§ Request
In the stretch of records from the line containing "name author: Besser" through the line containing "country: Ecuador", replace "collection date" with "date collected" and rewrite only those lines, leaving everything else in them unchanged.

-- Start Dataset records --

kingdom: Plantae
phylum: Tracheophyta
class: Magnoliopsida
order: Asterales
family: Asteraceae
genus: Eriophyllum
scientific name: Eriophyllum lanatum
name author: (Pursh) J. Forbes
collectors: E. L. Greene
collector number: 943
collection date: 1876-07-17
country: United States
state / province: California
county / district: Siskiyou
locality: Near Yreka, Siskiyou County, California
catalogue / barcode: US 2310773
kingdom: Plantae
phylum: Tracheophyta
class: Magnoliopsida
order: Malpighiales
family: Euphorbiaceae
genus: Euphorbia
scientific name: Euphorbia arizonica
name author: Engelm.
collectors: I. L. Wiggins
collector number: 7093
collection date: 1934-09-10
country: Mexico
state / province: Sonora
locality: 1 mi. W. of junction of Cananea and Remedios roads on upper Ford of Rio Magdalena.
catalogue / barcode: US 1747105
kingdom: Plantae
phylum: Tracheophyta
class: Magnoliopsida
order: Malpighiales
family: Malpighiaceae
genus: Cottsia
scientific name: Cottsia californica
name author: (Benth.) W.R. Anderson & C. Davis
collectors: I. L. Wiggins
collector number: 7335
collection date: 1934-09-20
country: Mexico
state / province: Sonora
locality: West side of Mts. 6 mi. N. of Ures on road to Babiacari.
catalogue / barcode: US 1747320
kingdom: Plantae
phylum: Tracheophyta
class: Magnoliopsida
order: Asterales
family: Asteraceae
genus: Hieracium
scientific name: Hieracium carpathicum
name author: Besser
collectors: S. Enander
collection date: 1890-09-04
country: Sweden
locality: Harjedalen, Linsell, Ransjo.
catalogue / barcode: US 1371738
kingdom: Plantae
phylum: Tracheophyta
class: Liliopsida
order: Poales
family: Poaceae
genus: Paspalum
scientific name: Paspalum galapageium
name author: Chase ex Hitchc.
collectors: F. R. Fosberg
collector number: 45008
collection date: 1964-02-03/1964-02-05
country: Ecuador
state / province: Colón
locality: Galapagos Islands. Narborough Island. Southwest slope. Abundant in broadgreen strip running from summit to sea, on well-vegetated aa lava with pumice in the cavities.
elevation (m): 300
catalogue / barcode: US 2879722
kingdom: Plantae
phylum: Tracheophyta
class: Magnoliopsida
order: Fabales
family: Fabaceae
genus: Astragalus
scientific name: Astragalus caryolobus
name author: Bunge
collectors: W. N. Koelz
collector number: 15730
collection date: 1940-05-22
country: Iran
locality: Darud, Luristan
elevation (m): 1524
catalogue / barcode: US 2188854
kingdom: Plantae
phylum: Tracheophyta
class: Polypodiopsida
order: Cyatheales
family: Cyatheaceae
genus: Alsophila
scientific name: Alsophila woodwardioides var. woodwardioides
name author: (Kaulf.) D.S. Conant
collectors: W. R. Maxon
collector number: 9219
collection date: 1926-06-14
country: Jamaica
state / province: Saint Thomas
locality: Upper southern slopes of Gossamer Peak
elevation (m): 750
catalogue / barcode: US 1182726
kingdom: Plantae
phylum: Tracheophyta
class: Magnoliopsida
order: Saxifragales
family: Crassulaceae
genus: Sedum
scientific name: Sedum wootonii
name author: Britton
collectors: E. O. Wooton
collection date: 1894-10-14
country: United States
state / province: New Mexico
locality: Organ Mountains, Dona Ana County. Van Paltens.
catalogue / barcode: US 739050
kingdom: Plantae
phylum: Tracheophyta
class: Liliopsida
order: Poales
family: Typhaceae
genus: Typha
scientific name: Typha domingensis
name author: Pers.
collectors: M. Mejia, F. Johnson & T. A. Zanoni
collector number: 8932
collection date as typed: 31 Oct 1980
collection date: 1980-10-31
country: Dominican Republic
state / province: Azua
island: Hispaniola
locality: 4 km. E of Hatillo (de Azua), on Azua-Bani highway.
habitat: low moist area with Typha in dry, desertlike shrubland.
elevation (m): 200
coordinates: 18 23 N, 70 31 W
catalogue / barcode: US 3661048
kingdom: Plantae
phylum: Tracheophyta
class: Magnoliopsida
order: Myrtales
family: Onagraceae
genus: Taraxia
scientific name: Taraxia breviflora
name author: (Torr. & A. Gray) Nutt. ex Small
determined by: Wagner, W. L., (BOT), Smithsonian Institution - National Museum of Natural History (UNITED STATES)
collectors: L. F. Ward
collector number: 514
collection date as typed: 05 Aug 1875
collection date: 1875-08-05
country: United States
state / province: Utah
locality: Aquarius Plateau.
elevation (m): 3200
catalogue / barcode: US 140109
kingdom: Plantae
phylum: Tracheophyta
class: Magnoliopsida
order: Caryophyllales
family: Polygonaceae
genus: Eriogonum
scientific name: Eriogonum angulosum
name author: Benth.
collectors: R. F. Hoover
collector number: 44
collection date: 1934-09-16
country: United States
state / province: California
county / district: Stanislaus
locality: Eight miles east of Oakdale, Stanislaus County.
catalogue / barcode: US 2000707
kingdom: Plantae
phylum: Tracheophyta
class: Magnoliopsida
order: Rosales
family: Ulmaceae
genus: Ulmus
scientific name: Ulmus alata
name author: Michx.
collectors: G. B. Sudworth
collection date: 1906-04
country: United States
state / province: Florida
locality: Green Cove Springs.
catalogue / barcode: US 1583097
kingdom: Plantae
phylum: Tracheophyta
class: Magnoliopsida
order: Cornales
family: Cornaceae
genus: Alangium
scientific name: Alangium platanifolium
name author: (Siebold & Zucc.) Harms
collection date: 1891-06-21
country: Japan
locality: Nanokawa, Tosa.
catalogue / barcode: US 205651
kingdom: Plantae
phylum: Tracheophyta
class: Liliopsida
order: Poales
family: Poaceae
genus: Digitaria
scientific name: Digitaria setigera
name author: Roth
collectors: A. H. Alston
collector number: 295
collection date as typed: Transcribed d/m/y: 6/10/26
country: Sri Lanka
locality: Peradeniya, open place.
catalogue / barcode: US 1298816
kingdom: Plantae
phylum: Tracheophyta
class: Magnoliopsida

-- End Dataset records --

§ Result of the task
name author: Besser
collectors: S. Enander
date collected: 1890-09-04
country: Sweden
locality: Harjedalen, Linsell, Ransjo.
catalogue / barcode: US 1371738
kingdom: Plantae
phylum: Tracheophyta
class: Liliopsida
order: Poales
family: Poaceae
genus: Paspalum
scientific name: Paspalum galapageium
name author: Chase ex Hitchc.
collectors: F. R. Fosberg
collector number: 45008
date collected: 1964-02-03/1964-02-05
country: Ecuador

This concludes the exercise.